Spark provides flexible APIs to read data from various data sources including Hive databases. In article Spark - Save DataFrame to Hive Table, it provides guidance about writing Spark DataFrame to Hive tables; this article will provides you examples of reading data from Hive using PySpark.

Prerequisites

Environment

Spark- If you don't have Spark environment, you can follow these articles to install Spark in your machine.
Hive- Similarly, follow hive installation articles to install Hive.

Sample table

Create a sample Hive table using the following HQL:

create table test_db.test_table(id int, attr string);
insert into test_db.test_table(id, attr) values (1,'a'), (2,'b'),(3,'c');

The statements create a table with three records:

select * from test_db.test_table;
1       a
2       b
3       c

Read data from Hive

Now we can create a PySpark script (read-hive.py) to read from Hive table.
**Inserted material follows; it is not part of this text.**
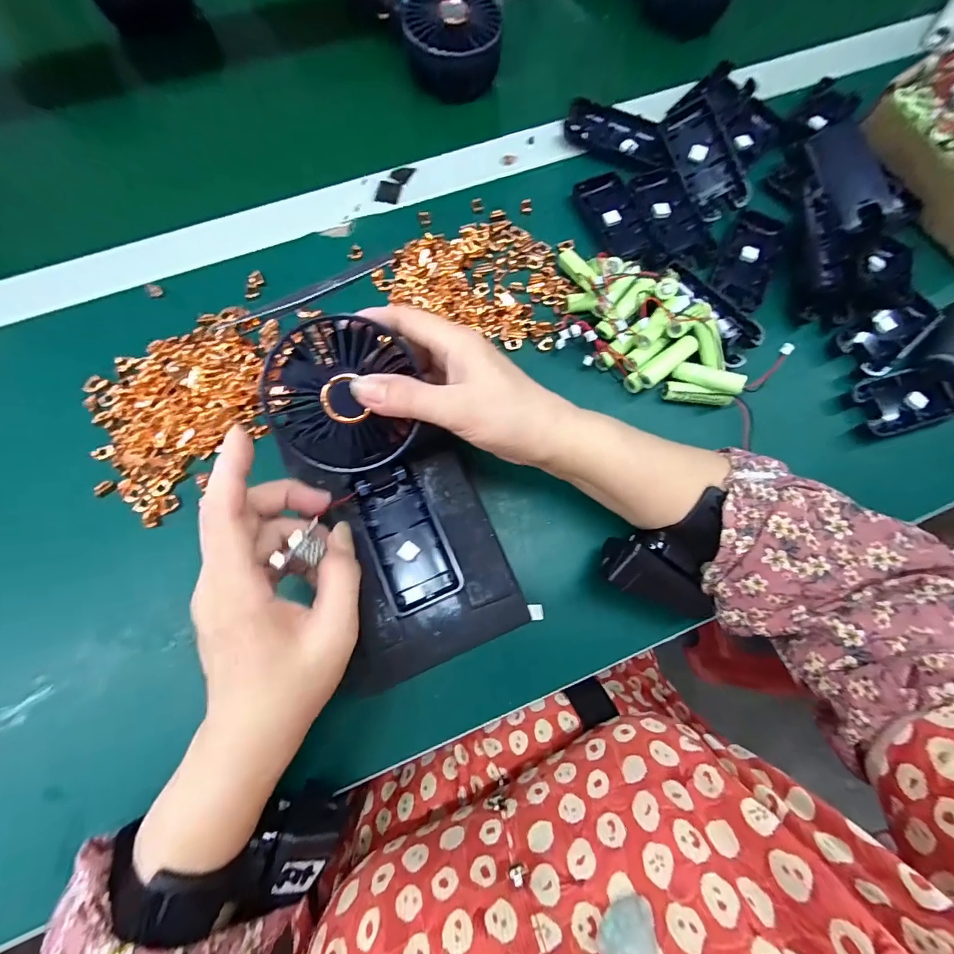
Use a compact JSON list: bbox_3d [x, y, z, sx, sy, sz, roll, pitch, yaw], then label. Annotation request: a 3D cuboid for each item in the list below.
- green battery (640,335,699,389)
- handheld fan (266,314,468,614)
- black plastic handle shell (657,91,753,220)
[{"bbox_3d":[0.145,-0.088,0.321,0.051,0.013,0.014,-38,79,-9],"label":"green battery"},{"bbox_3d":[-0.060,-0.005,0.261,0.084,0.042,0.172,-23,103,-9],"label":"handheld fan"},{"bbox_3d":[0.193,-0.267,0.358,0.044,0.021,0.096,-23,88,-9],"label":"black plastic handle shell"}]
from pyspark.sql import SparkSession

appName = "PySpark Example - Read Hive"
master = "local"

# Create Spark session
spark = SparkSession.builder \
    .appName(appName) \
    .master(master) \
    .enableHiveSupport() \
    .getOrCreate()

spark.sparkContext.setLogLevel("WARN")

# Create DF by reading from Hive
df = spark.sql("select * from test_db.test_table")
print(df.schema)
df.show()

enableHiveSupport will force Spark to use Hive data data catalog instead of in-memory catalog. You will be able to see logs of connecting Hive metastore thrift service like the following:

2022-07-08T19:43:23,205 INFO [Thread-5] hive.metastore - Trying to connect to metastore with URI thrift://127.0.0.1:9083 2022-07-08T19:43:23,225 INFO [Thread-5] hive.metastore - Opened a connection to metastore, current connections: 1 2022-07-08T19:43:23,253 INFO [Thread-5] hive.metastore - Connected to metastore.
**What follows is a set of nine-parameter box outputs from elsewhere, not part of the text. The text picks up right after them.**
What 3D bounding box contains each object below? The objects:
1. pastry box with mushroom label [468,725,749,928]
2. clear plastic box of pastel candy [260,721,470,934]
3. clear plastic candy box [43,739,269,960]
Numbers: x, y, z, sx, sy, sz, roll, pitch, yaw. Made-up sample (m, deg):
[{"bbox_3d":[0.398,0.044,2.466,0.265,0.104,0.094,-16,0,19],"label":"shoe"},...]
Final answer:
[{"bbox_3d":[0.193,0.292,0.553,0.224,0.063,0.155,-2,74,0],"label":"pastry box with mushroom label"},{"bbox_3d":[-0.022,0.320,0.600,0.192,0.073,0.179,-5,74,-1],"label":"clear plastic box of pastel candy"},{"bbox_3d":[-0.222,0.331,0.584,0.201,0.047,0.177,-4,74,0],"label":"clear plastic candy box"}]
Run the script using the following command:

spark-submit read-hive.py

Output:

StructType([StructField('id', IntegerType(), True), StructField('attr', StringType(), True)])
+---+----+
| id|attr|
+---+----+
|  1|   a|
|  2|   b|
|  3|   c|
+---+----+

With Hive support enabled, you can also use Hive built-in SQL functions that don't exist in Spark SQL functions.